One in every two people in the world holds ageist attitudes, and the Australian economy would grow by $62 billion annually if just 5 per cent more people aged over 55 were employed, according to a United Nations report.

The report, released by the World Health Organisation, the Office of the High Commissioner for Human Rights, the UN Department of Economic and Social Affairs and the UN Population Fund, called for urgent action to address ageism around the world, something it labelled an “insidious scourge on society”.

Ageism has regularly been found to be prevalent in the tech sector, with a recent report finding that one in 10 workers in the IT sector have experienced age discrimination in the workplace.

According to a survey of more than 83,000 people in 57 countries, every second person held moderately or highly ageist attitudes.

The UN report found that in Australia, if just 5 per cent of people aged 55 years or older were employed, there would be a positive impact of $62 billion ($US48) million on the national economy annually.

Ageism applies to younger and older people, and is costing societies billions of dollars each year, according to UN Department of Economic and Social Affairs assistant secretary-general for policy coordination and interagency affairs, Maria-Francesca Spatolisano.

“Ageism towards younger and older people is prevalent, unrecognised, unchallenged and has far-reaching consequences for our economies and societies,” Spatolisano said. “Together, we can prevent this. Join the movement and combat ageism.”

For younger people, ageism manifests across employment, health, housing and politics, and often sees their voices being denied or dismissed.

For older people, this form of discrimination relates to poorer physical and mental health, and can lead to increased social isolation, loneliness, higher levels of financial insecurity, decreased quality of life and premature death.

The report alarmingly found 6.3 million cases of depression globally that are believed to be attributable to ageism.

The response around the world to the COVID-19 pandemic has shone a spotlight on ageism, World Health Organisation director-general Dr Tedros Adhanom Ghebreyesus said, with age often used as the sole criterion for access to medical care and life saving therapies.

“As countries seek to recover and rebuild from the pandemic, we cannot let age-based stereotypes, prejudice and discrimination limit opportunities to secure the health, wellbeing and dignity of people everywhere,” Adhanom Ghebreyesus said.

“This report outlines the nature and scale of the problem but also offers solutions in the form of evidence-based interventions to end ageism at all stages.”

Ageism is rife around the world but often not recognised, UN High Commissioner for Human Rights Michelle Bachelet said.

“Often, it is so widespread and accepted – in our attitudes and in policies, law and institutions – that we do not even recognise its detrimental effect on our dignity and rights,” Bachelet said.

“We need to fight ageism head-on, as a deep-rooted human rights violation.”

A report late last year found the tech sector had some of the highest levels of age discrimination in any industry.

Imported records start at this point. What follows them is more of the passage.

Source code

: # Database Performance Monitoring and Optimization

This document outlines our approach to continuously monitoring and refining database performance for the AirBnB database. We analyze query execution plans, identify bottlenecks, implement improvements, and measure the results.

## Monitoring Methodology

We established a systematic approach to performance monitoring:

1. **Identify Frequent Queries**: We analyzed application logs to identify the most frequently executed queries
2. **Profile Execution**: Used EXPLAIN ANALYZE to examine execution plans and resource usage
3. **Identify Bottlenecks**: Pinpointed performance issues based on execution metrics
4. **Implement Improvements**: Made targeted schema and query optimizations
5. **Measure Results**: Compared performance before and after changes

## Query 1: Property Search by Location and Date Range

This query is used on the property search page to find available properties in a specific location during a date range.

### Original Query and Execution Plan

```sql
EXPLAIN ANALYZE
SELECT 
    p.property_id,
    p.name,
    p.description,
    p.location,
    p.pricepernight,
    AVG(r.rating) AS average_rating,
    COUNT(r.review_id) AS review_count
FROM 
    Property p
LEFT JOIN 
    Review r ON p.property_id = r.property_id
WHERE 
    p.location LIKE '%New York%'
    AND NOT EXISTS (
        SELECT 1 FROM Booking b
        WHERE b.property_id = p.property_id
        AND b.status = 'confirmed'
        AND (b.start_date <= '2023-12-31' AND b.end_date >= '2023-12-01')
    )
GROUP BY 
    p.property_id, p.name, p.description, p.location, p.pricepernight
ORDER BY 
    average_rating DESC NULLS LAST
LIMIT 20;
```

It found that one in 10 of surveyed workers had faced age discrimination in tech.

Of those surveyed, just over 38 per cent of young people aged 18 to 24 years old said they have experienced age discrimination, while over 20 per cent of those aged over 55 years old also had.

In 2019, a group of Australian entrepreneurs launched a new startup in an effort to address age discrimination in tech.

PrimeL is a platform that places older workers in part-time, full-time or contract employment, and also helps users with the necessary training programs to help them get “refreshed” and ready for a new job.